*Exercise brief*:
The expected output is the full data, repeated exactly, without pictures.

*Material provided*:
━━━━━━━━━━━━━━━━━━━━
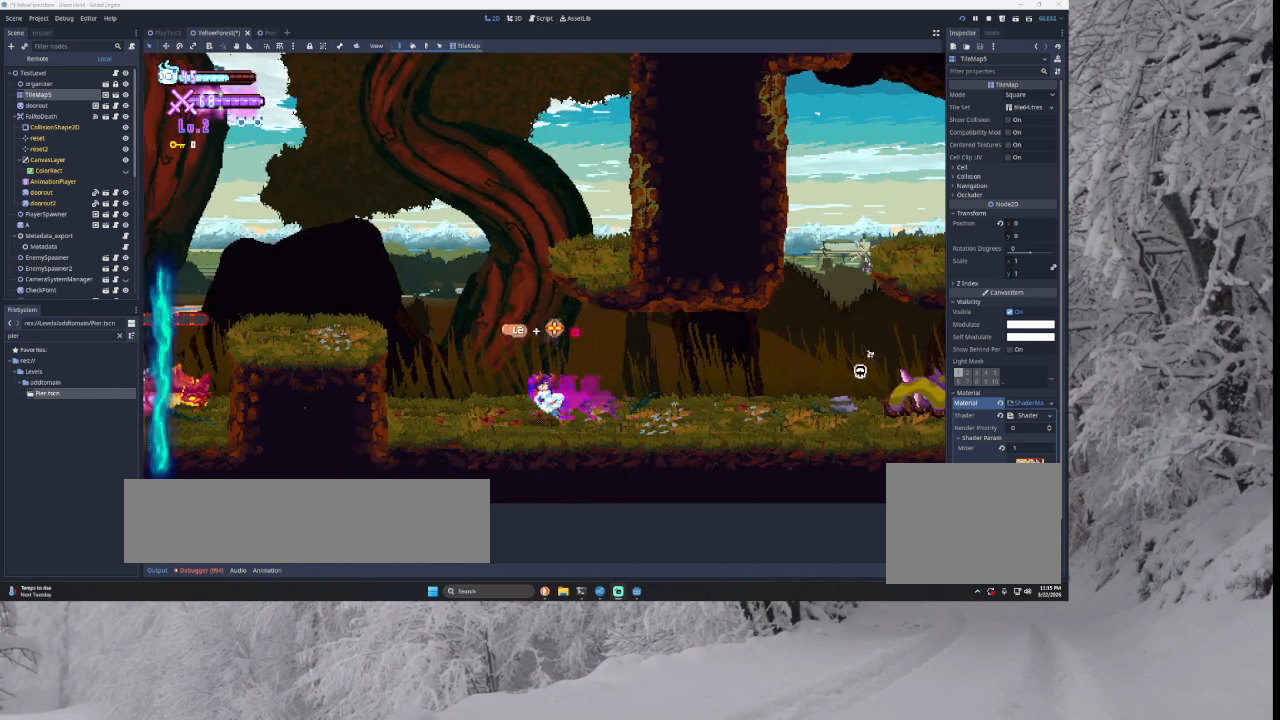
{"buttons": ["TRIANGLE"], "left_stick": "left", "right_stick": "center", "events": [[167, "L1", "up"], [167, "left_stick", "left"], [233, "TRIANGLE", "down"]]}
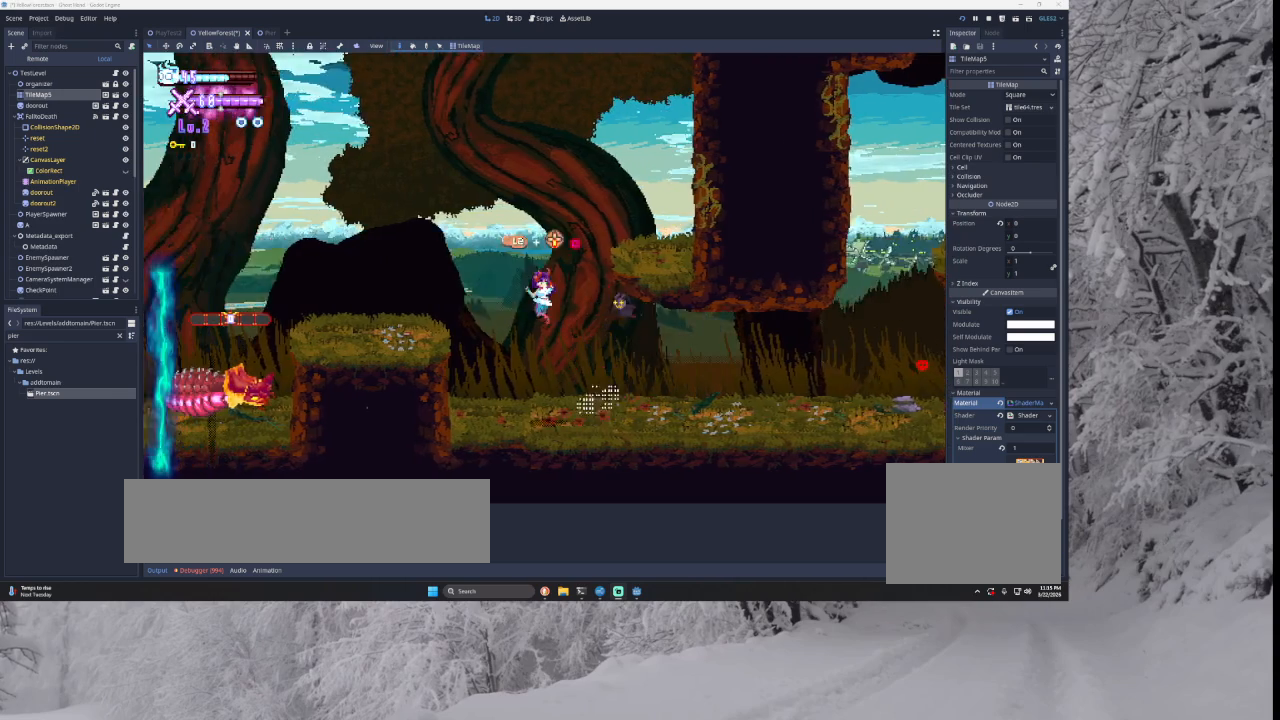
{"buttons": [], "left_stick": "left", "right_stick": "center", "events": [[100, "TRIANGLE", "up"], [233, "TRIANGLE", "down"], [400, "TRIANGLE", "up"]]}
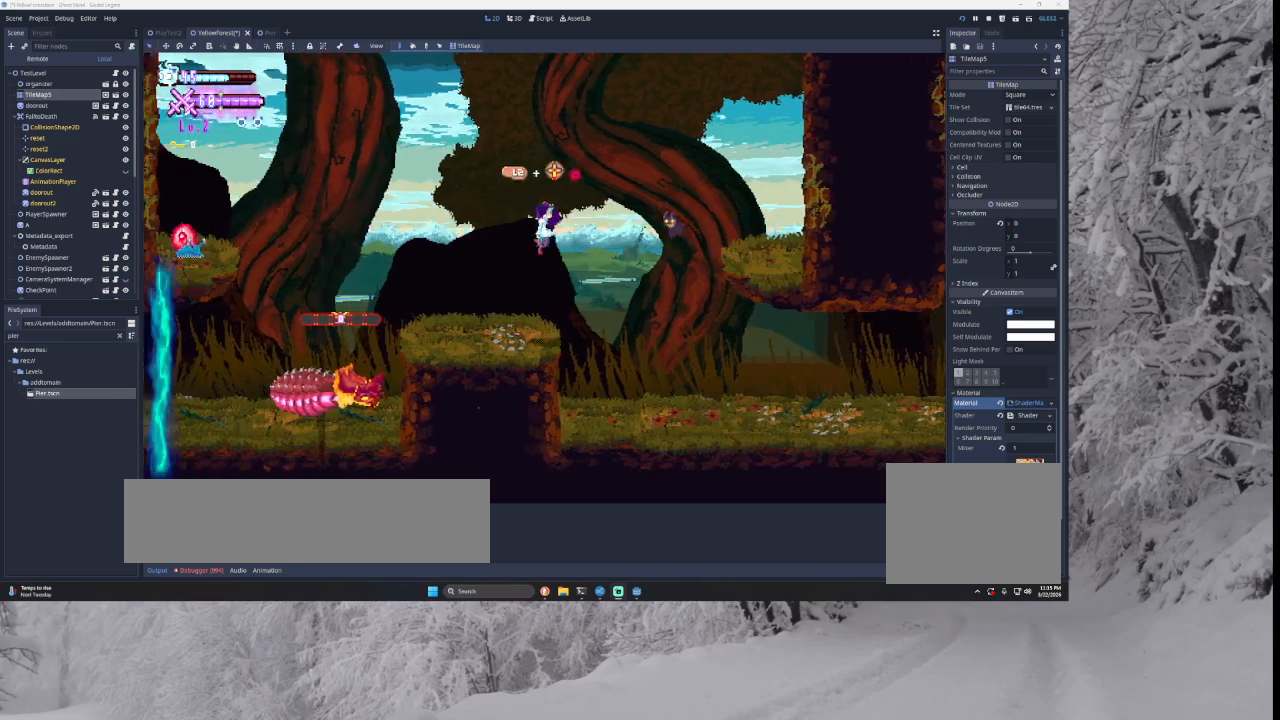
{"buttons": ["TRIANGLE"], "left_stick": "left", "right_stick": "center", "events": [[367, "TRIANGLE", "down"]]}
━━━━━━━━━━━━━━━━━━━━
*Response*:
{"buttons": ["TRIANGLE"], "left_stick": "left", "right_stick": "center", "events": [[167, "L1", "up"], [167, "left_stick", "left"], [233, "TRIANGLE", "down"]]}
{"buttons": [], "left_stick": "left", "right_stick": "center", "events": [[100, "TRIANGLE", "up"], [233, "TRIANGLE", "down"], [400, "TRIANGLE", "up"]]}
{"buttons": ["TRIANGLE"], "left_stick": "left", "right_stick": "center", "events": [[367, "TRIANGLE", "down"]]}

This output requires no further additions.